The problem:
Could you transcribe every record below exactly, leaving out the pictures?

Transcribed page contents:
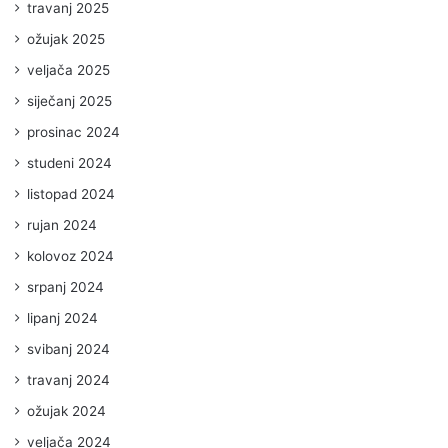
travanj 2025
ožujak 2025
veljača 2025
siječanj 2025
prosinac 2024
studeni 2024
listopad 2024
rujan 2024
kolovoz 2024
srpanj 2024
lipanj 2024
svibanj 2024
travanj 2024
ožujak 2024
veljača 2024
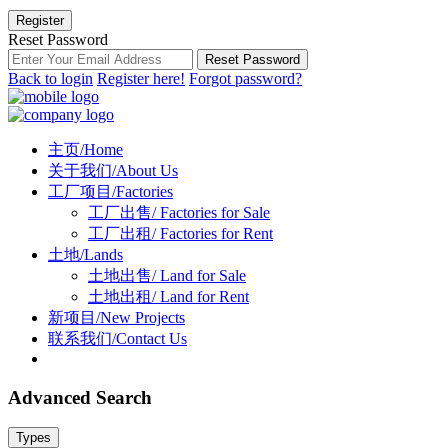
Register
Reset Password
Reset Password
Back to login
Register here!
Forgot password?
主页/Home
关于我们/About Us
工厂项目/Factories
工厂出售/ Factories for Sale
工厂出租/ Factories for Rent
土地/Lands
土地出售/ Land for Sale
土地出租/ Land for Rent
新项目/New Projects
联系我们/Contact Us
Advanced Search
Types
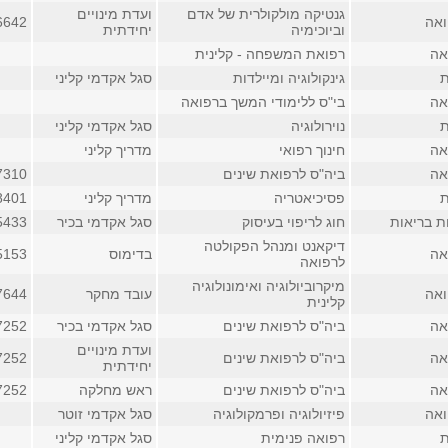
גנטיקה מולקולרית של אדם
ועדת מינויים
ואה
6642
וביוכימיה
יחידתית
אה
רפואת המשפחה - קלינית
ת
גינקולוגיה ומיילדות
סגל אקדמי קליני
אה
בי"ס ללימודי המשך ברפואה
ת
נוירולוגיה
סגל אקדמי קליני
אה
חינוך רפואי
מדריך קליני
אה
ביה"ס לרפואת שינים
7310
ת
פסיכיאטריה
מדריך קליני
8401
ת בריאות
חוג לריפוי בעיסוק
סגל אקדמי בכיר
5433
דיקאנט ומנהל הפקולטה
אה
בדימוס
5153
לרפואה
מיקרוביולוגיה ואימונולוגיה
ואה
עובד מחקר
7644
קלינית
אה
ביה"ס לרפואת שינים
סגל אקדמי בכיר
7252
ועדת מינויים
אה
ביה"ס לרפואת שינים
7252
יחידתית
אה
ביה"ס לרפואת שינים
ראש מחלקה
7252
ואה
פיזיולוגיה ופרמקולוגיה
סגל אקדמי זוטר
ת
רפואה פנימית
סגל אקדמי קליני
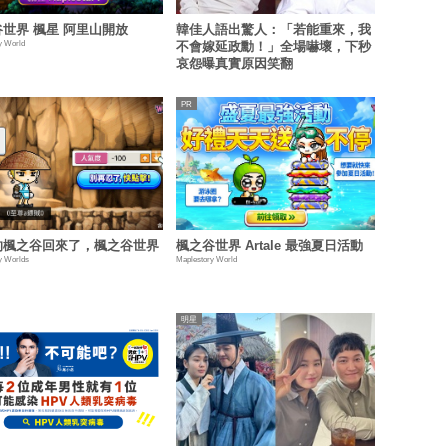
世界 楓星 阿里山開放
韓佳人語出驚人：「若能重來，我
y World
不會嫁延政勳！」全場嚇壞，下秒
哀怨曝真實原因笑翻
的楓之谷回來了，楓之谷世界
楓之谷世界 Artale 最強夏日活動
y Worlds
Maplestory World
明星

Answer to this task:
travanj 2025
ožujak 2025
veljača 2025
siječanj 2025
prosinac 2024
studeni 2024
listopad 2024
rujan 2024
kolovoz 2024
srpanj 2024
lipanj 2024
svibanj 2024
travanj 2024
ožujak 2024
veljača 2024
Register
Reset Password
Reset Password
Back to login
Register here!
Forgot password?
主页/Home
关于我们/About Us
工厂项目/Factories
工厂出售/ Factories for Sale
工厂出租/ Factories for Rent
土地/Lands
土地出售/ Land for Sale
土地出租/ Land for Rent
新项目/New Projects
联系我们/Contact Us
Advanced Search
Types
גנטיקה מולקולרית של אדם
ועדת מינויים
ואה
6642
וביוכימיה
יחידתית
אה
רפואת המשפחה - קלינית
ת
גינקולוגיה ומיילדות
סגל אקדמי קליני
אה
בי"ס ללימודי המשך ברפואה
ת
נוירולוגיה
סגל אקדמי קליני
אה
חינוך רפואי
מדריך קליני
אה
ביה"ס לרפואת שינים
7310
ת
פסיכיאטריה
מדריך קליני
8401
ת בריאות
חוג לריפוי בעיסוק
סגל אקדמי בכיר
5433
דיקאנט ומנהל הפקולטה
אה
בדימוס
5153
לרפואה
מיקרוביולוגיה ואימונולוגיה
ואה
עובד מחקר
7644
קלינית
אה
ביה"ס לרפואת שינים
סגל אקדמי בכיר
7252
ועדת מינויים
אה
ביה"ס לרפואת שינים
7252
יחידתית
אה
ביה"ס לרפואת שינים
ראש מחלקה
7252
ואה
פיזיולוגיה ופרמקולוגיה
סגל אקדמי זוטר
ת
רפואה פנימית
סגל אקדמי קליני
世界 楓星 阿里山開放
韓佳人語出驚人：「若能重來，我
y World
不會嫁延政勳！」全場嚇壞，下秒
哀怨曝真實原因笑翻
的楓之谷回來了，楓之谷世界
楓之谷世界 Artale 最強夏日活動
y Worlds
Maplestory World
明星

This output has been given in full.